I guess I’m just wasting my time here.
Maybe I should stop fighting it. After all, the right to never be refused service has some interesting and entertaining potential.
Yeah, I think I’ll swing by the car dealership down the street, walk in half naked, and demand they make me a tuna sandwich. I know they have a dress code and they sell cars, not tuna, but these are my rights and I want to go in shirtless and I want a tuna sandwich. If gays have the right to baked goods and wedding pictures, I have the right to shirtless tuna eating sessions at Bob Williams Chevrolet. They want that, I want this, and in the world of progressivism, we have the right to what we want because we want it.
It’s not a great argument, but it’s fun, I have to admit.
Addendum: I know people will argue against my tuna sandwich analogy by proposing that car dealerships aren’t required to serve me sandwiches because they don’t make sandwiches, whereas photographers take pictures and bakers make cakes, so they ought to be forced to do those things for gay weddings. But that argument doesn’t work because, for one thing, the businesses could easily contend that they specifically service straight weddings. They aren’t in the business of doing gay weddings anymore than the car dealership is in the business of making tuna sandwiches, they might say.
You will likely respond, I’m sure, that they shouldn’t be allowed to service just one particular type of wedding, but you haven’t and you can’t explain that theory. You’re proposing that a gay couple can walk into a business and be magically infused with the right to a service that the business doesn’t even provide. If that’s the case — and again, I’m waiting for anyone to even come close to explaining how that works and where that right comes from — then, as a universal principle, I should also have the right to demand other services from businesses who don’t, can’t, or don’t want to provide them.

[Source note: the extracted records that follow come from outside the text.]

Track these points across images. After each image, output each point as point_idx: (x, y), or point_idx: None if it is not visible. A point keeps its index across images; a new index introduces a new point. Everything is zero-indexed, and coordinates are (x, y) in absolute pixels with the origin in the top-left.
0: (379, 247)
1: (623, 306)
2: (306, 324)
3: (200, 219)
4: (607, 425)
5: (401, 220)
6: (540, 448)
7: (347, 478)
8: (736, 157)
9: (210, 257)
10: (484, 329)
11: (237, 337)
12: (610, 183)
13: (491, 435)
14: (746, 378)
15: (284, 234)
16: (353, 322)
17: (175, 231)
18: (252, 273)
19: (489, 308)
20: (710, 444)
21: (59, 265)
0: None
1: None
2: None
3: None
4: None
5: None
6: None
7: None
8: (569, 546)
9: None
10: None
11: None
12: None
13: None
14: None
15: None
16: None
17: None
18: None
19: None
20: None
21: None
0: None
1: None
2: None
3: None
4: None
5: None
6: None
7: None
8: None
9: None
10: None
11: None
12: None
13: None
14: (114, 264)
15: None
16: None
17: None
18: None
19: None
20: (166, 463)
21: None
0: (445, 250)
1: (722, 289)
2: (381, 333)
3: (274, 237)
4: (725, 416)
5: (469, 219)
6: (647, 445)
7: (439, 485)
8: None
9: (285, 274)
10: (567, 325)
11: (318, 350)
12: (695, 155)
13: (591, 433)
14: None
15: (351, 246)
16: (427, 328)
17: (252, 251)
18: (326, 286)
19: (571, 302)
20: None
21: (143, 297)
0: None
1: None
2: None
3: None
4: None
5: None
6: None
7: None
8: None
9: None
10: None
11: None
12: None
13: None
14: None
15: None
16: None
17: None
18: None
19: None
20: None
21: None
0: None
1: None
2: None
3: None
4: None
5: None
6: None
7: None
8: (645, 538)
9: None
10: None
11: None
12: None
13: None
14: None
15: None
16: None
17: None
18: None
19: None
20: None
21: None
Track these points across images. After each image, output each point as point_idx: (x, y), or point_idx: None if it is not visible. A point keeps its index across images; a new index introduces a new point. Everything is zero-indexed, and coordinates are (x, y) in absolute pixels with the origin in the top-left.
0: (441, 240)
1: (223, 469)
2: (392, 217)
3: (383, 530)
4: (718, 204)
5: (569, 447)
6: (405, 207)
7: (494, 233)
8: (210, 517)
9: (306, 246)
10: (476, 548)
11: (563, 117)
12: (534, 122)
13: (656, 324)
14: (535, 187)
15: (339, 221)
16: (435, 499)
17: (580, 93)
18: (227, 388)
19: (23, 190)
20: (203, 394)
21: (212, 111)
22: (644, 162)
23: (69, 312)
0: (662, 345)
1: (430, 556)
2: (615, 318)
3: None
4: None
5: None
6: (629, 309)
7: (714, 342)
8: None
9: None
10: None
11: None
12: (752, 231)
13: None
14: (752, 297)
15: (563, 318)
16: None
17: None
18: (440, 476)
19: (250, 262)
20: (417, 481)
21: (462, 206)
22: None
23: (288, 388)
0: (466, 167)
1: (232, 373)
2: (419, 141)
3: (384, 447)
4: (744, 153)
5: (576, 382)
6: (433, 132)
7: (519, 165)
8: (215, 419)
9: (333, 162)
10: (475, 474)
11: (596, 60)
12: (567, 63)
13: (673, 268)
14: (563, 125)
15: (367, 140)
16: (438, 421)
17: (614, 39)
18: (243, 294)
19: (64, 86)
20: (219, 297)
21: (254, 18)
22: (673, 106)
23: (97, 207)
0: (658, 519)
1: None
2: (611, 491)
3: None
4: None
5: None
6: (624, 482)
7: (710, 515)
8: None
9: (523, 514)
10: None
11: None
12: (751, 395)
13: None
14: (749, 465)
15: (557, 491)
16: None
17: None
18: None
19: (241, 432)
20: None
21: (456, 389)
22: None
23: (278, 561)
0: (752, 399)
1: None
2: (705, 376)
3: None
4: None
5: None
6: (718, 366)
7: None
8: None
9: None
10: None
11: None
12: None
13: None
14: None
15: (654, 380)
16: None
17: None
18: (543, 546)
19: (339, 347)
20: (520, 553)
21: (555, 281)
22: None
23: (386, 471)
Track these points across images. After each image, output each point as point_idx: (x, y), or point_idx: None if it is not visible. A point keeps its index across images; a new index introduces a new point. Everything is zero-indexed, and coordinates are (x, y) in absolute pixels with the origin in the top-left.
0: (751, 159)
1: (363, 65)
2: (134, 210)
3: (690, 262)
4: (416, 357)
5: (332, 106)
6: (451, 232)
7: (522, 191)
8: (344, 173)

Second, whatever business they’re in, the fact remains that the concepts of private property rights, free speech, and religious freedom all actively affirm an individual’s natural human right to decline to do business with or associate with anyone for any reason. You are advancing the notion that these explicit, fundamental liberties are superseded and annihilated by the competing right of an individual to access my private property and attain goods that I have made or services I perform. But if natural rights exist at all, they cannot be in competition. To put it simply, one of us has the right to my private property — me or you. If it’s me, I can obviously decide who I invite in and for what reason. If it’s you, I can’t. I am working with the radical idea that I have a right to my property, and you to yours. It’s a complex equation, I know, but it’s the only one that makes any sense at all.